**Document extract**

With market concerns over a housing bubble forming in Sydney, and possibly Melbourne, it's timely to take a look at who's most exposed to potential falls in property prices.
As the chart below shows, Sydney median house prices have galloped ahead in recent times, leaving most other capital cities behind.
For those who may not remember, Sydney median house prices crashed down by 13.9% between September 2008 and March 2009 and dropped by 10% within six months in 2011, according to data from the Australian Bureau of Statistics (ABS).
The biggest concern, of course, is how much of that is driven by investors, perhaps speculating on short term rises to lock in capital gains, or those jumping into the market for fear of missing out (FOMO). Investors may be also much more likely to sell out if property prices begin to fall back, perhaps exacerbating the falls.
The following chart shows that the value of investors' loans has overtaken that of owner-occupied loans, particularly as the official cash rate has dropped, taking mortgage rates with it.
The following table also shows that Westpac Banking Corp's (ASX: WBC) has the highest dollar value of investor loans at $151 billion as at May 2015, compared to Commonwealth Bank of Australia (ASX: CBA) with $128 billion, with National Australia Bank Ltd (ASX: NAB) and Australia and New Zealand Banking Group (ASX: ANZ) with less than half that exposure.
Investors | Owner-Occupied | Mortgages percent of loans | Total All Loans ($m) | Investors ($m) | |
Australia and New Zealand Banking Group | 18% | 43% | 60% | 343,421 | 60,375 |
Bank of Queensland Limited (ASX: BOQ) | 35% | 44% | 80% | 30,194 | 10,658 |
Bendigo and Adelaide Bank Ltd (ASX: BEN) | 24% | 42% | 66% | 46,358 | 11,147 |
Commonwealth Bank of Australia | 24% | 45% | 70% | 522,170 | 127,904 |
National Australia Bank | 17% | 41% | 58% | 397,736 | 65,759 |
Suncorp Group Ltd (ASX: SUN) | 26% | 54% | 80% | 47,919 | 12,335 |
Westpac Banking Corporation | 32% | 39% | 71% | 471,106 | 150,869 |
Source: APRA
Westpac's recent move to limit Loan-to-valuation (LVR) ratios to 80% for investor loans shouldn't then come as much of a surprise. In other words, investors wanting a mortgage loan will have to stump up a deposit of 20% of the property value or more, before the bank will give them a loan. Investors could previously get a loan with just a 5% deposit.

Collected data
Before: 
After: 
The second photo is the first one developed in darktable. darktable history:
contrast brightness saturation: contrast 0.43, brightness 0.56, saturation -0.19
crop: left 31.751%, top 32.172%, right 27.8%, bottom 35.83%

**What is needed**
Write the next part of the article on Australian banks' exposure to property investor loans, picking up after its last sentence.

**Exercise output**
National Australia Bank has capped investor LVRs at 90%, and ANZ is reportedly taking the same action. One thing to note from the table above is that Bank of Queensland is the only bank with a higher percentage of investor loans than Westpac, but still has a maximum LVR of 95%.
The move by the three majors is to slow the rate of investor loan growth, which has jumped by 10.4% compared to May 2014, above the banking regulator's speed limit of 10% a year. The Australian Prudential Regulation Authority (APRA) announced the cap in December 2014, but clearly, the banks were unable (or unwilling) to slow investor lending until now.
Foolish takeaway
Clearly given its dollar value exposure ($151 billion and 32% of all loans) to Australian property investors, Westpac is at the forefront of any pullback in property prices. Double digit falls across the country like Sydney has experienced twice in the past six-to-seven years would be a huge problem for the bank, and it could be facing a similar issue it faced back in 1991-92 when it almost went bust.
Buyer beware.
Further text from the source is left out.